Thursday, November 11, 2010
Ayn Rand Style Asperger Syndrome
I have recently started listening to Ayn Rand's Atlas Shrugged. The novel is over fifty hours long (over 1,300 pages in print) so this is likely to take me a while, but I figured that, as a libertarian, this was a book that I needed to read. Ayn Rand, as an opponent of collectivism and a defender of radical individualism, is a heroine to many libertarians. Atlas Shrugged depicts a nightmare big government future where companies are forced to operate not for a profit but for the "public good" and do so miserably. Under the leadership of John Galt though, a collection of the nation's most talented individuals (businessmen and artists) fight back by going on strike and running away, refusing to work any longer for a system that devalues them as parasites.

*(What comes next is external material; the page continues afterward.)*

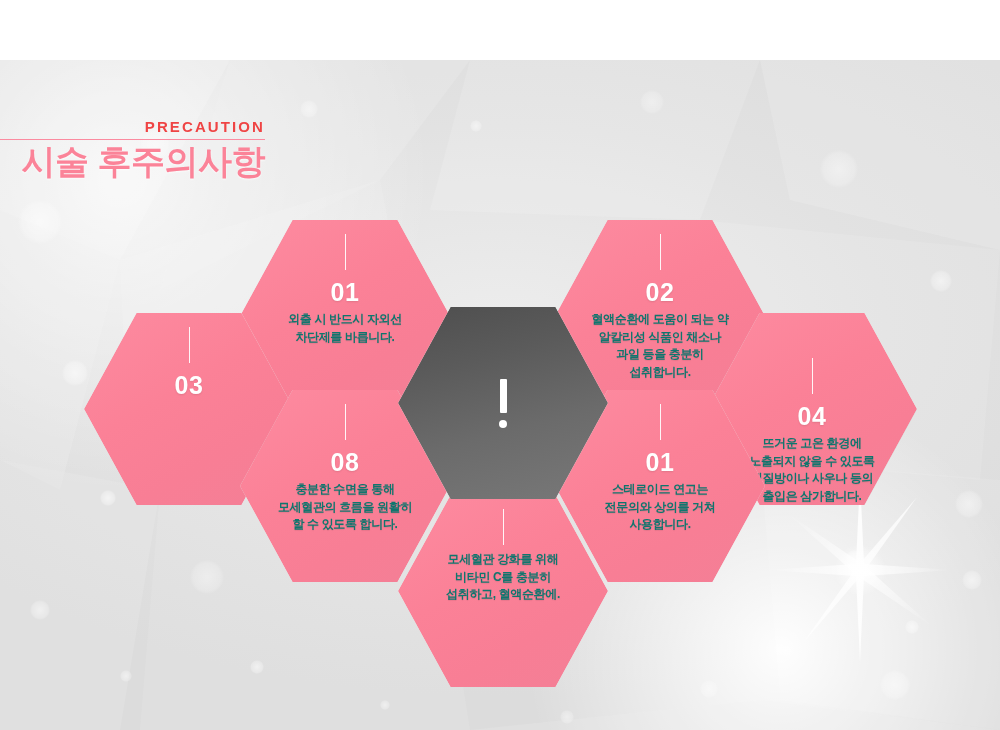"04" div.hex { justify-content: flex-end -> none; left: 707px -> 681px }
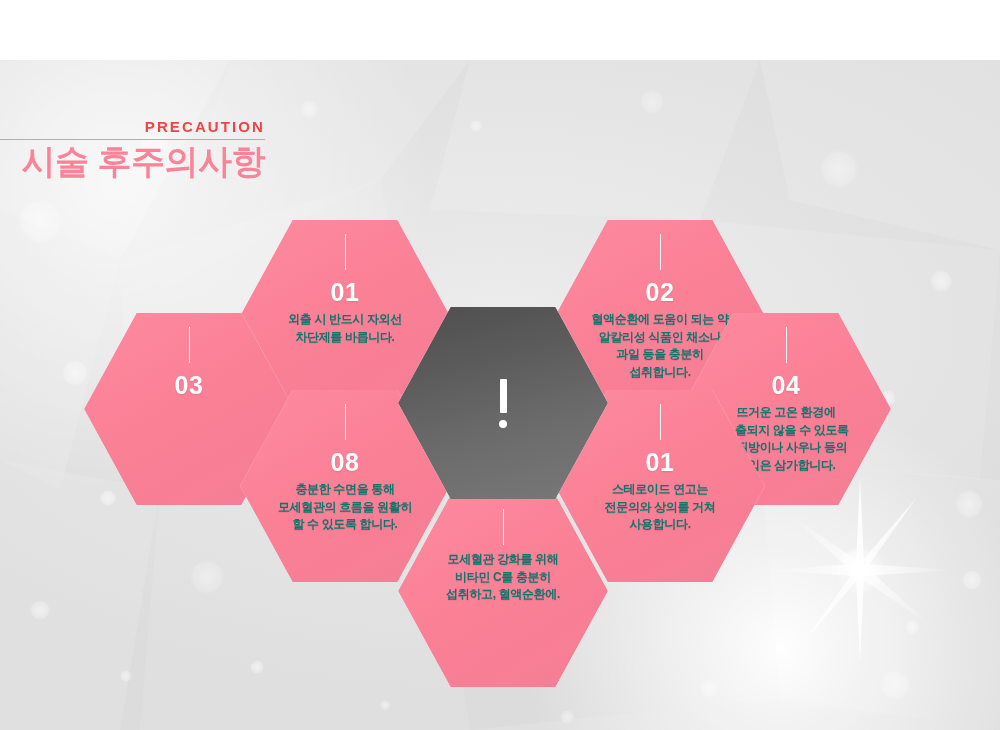"07" div.num { html: none -> <div>07</div> }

I see two sides to Ayn Rand, the libertarian and the "meta-libertarian." Ayn Rand was certainly a libertarian in her opposition to government social programs and her belief that individuals are the ones who best understand their own personal good and how to pursue it. Getting the government out of people's personal lives (say by legalizing all drugs, getting rid of public schools and ending welfare and social security) is something that all libertarians can agree to. This still leaves an open question as to what should come next. As Libertarianism is the belief that people should be left to pursue their own good in their own way," by definition it can say nothing as to what good people should pursue once they are left to pursue it. It is here that Ayn Rand brings the "meta-libertarian" element. Not only was she opposed to government force being used to get people to act for the public good, she was categorically against people acting for the public good, to do anything not for their own personal selfish best interest.
My roommate pointed me to a recent blog post by one of our favorite writers, John Scalzi, musing about Ayn Rand and Atlas Shrugged. Scalzi has a lot of respect for Rand as a writer, who can turn out an entertaining novel even if it is "nerd revenge porn" and John Galt is a "genocidal prick." What particularly caught my attention was Scalzi's observation that "as with any audience with a large number of nerds in it, a non-trivial number of Atlas Shrugged readers are possibly far enough along the Asperger spectrum that they don't recognize humanity does not in fact easily suss out into Randian capitalists on one side and craven socialist losers on the other… ." I was prepared for Libertarianism to be challenged, that Asperger syndrome came into play caught me by surprise.
I do see Asperger syndrome thinking and Libertarianism as being linked even if one does not have to lead to the other. Aspergers tend to struggle with executive thinking, putting together large-scale plans with the intention of ordering around complex systems with many different parts (say even taking charge of a multi-course dinner). The Asperger is good at dealing with his own narrowly focused area of knowledge. If Libertarianism is anything it is the belief in the utter irrelevancy of large-scale executive thinking. The hidden hand of the marketplace means that millions of very "Asperger" minds can practice their particular field of expertise without the need for a "neurotypical" mind at the top to oversee and organize everything. The executive thinking will take care of itself through the power of rational self-interest. Furthermore, the Asperger mind is one that operates based on abstract laws. The strength of Libertarianism is precisely its appeal to such abstract laws. If people are supposed to be left to pursue their own good in their own way as long as they are not causing direct physical harm to others to the extent that they have the right to follow any religion or sexual orientation then they must also be left to pursue their own good to ingest or inject any substance that suits them. If people cannot be forced to pay taxes to fund a government church against their personal beliefs, how can their taxes go to pay for public schools that teach things that go against their beliefs?
Does this make me a Randian Objectivist? Hardly. While I support the individual against the government, once the government is out of the way I become an ardent communitarian. I assume that human beings are social creatures who need each other in order to survive. I have no desire to see any of this accomplished through government. Take the government out of the social sphere and let everyone man join a community of his choice (likely one organized around a traditional religion) and work through this community to benefit humanity as a whole.
So what is the relationship between Asperger syndrome and Ayn Rand? Are people on the spectrum more likely to be self-absorbed egoists, crafting theoretical towers in the sky heedless of how real people live their lives? Do not look at me. I am just a moderate libertarian.